Years later when the holy man returned,
He found tables had a full circle turned:
The snake badly beaten, hunted more than in hunt,
Oath blindly held, lesson not duly learnt;
Oh, what happened my child, as the sage spake,
Somewhat hesitant said the dying snake:
I stopped biting, being bad, as was told,
They battered me freed of fear, newly bold.
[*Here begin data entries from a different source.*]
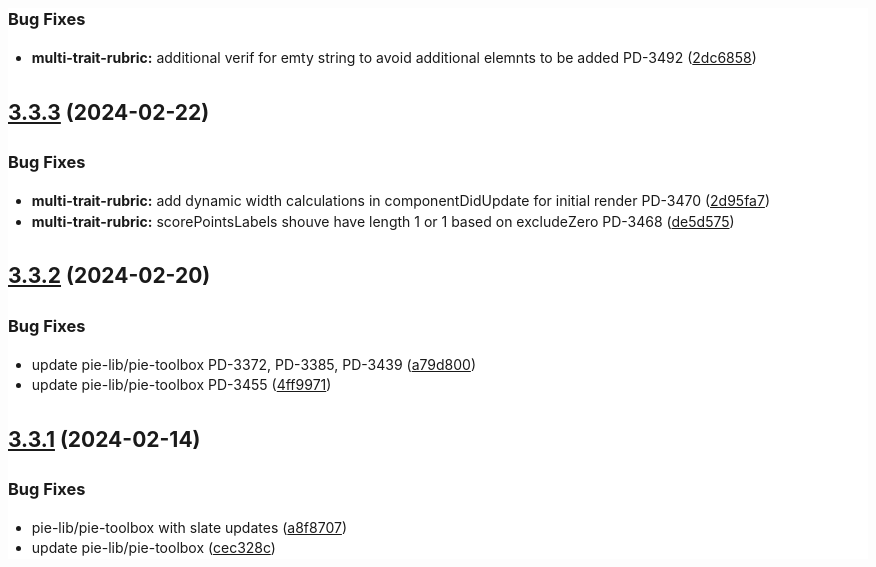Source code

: 
### Bug Fixes

* **multi-trait-rubric:** additional verif for emty string to avoid additional elemnts to be added PD-3492 ([2dc6858](https://github.com/pie-framework/pie-elements/commit/2dc6858836fffaf2393bfce3670c3ba25a4175ea))





## [3.3.3](https://github.com/pie-framework/pie-elements/compare/@pie-element/multi-trait-rubric-configure@3.3.2...@pie-element/multi-trait-rubric-configure@3.3.3) (2024-02-22)


### Bug Fixes

* **multi-trait-rubric:** add dynamic width calculations in componentDidUpdate for initial render PD-3470 ([2d95fa7](https://github.com/pie-framework/pie-elements/commit/2d95fa73cad1309ee888469ab33adc18d6df432a))
* **multi-trait-rubric:** scorePointsLabels shouve have length 1 or 1 based on excludeZero PD-3468 ([de5d575](https://github.com/pie-framework/pie-elements/commit/de5d5759627e584c6a2e697bfe6bd261e0396a8d))





## [3.3.2](https://github.com/pie-framework/pie-elements/compare/@pie-element/multi-trait-rubric-configure@3.3.1...@pie-element/multi-trait-rubric-configure@3.3.2) (2024-02-20)


### Bug Fixes

* update pie-lib/pie-toolbox PD-3372, PD-3385, PD-3439 ([a79d800](https://github.com/pie-framework/pie-elements/commit/a79d800bb69af0d175793bc737282100168c4c60))
* update pie-lib/pie-toolbox PD-3455 ([4ff9971](https://github.com/pie-framework/pie-elements/commit/4ff9971e65b680aea180c94f9e85cab7249af2fb))





## [3.3.1](https://github.com/pie-framework/pie-elements/compare/@pie-element/multi-trait-rubric-configure@3.3.0...@pie-element/multi-trait-rubric-configure@3.3.1) (2024-02-14)


### Bug Fixes

* pie-lib/pie-toolbox with slate updates ([a8f8707](https://github.com/pie-framework/pie-elements/commit/a8f8707b2c197c2b40fb6632cee0ba4c27aa9aa4))
* update pie-lib/pie-toolbox ([cec328c](https://github.com/pie-framework/pie-elements/commit/cec328caf5b69d9fee00473c502aed62d6e27462))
The sage said shaking head in disbelief,
Here’s my child how to heel from thine grief:
I had told ye to stop biting,
Did I e’er stop thee from hissing?

But I have an odd takeout to take
From what this story might to us bake:
If humour were to reach its height,
It should just hiss short of a bite.

No one marooned is on a barren isle,
Nor is the world a burial ground; do smile;
Humour is hiss undue pressure to salve,
As is a pressure-cooker’s safety valve
To let off unwanted steam— by laughing,
To soothe the stressful minds from exploding!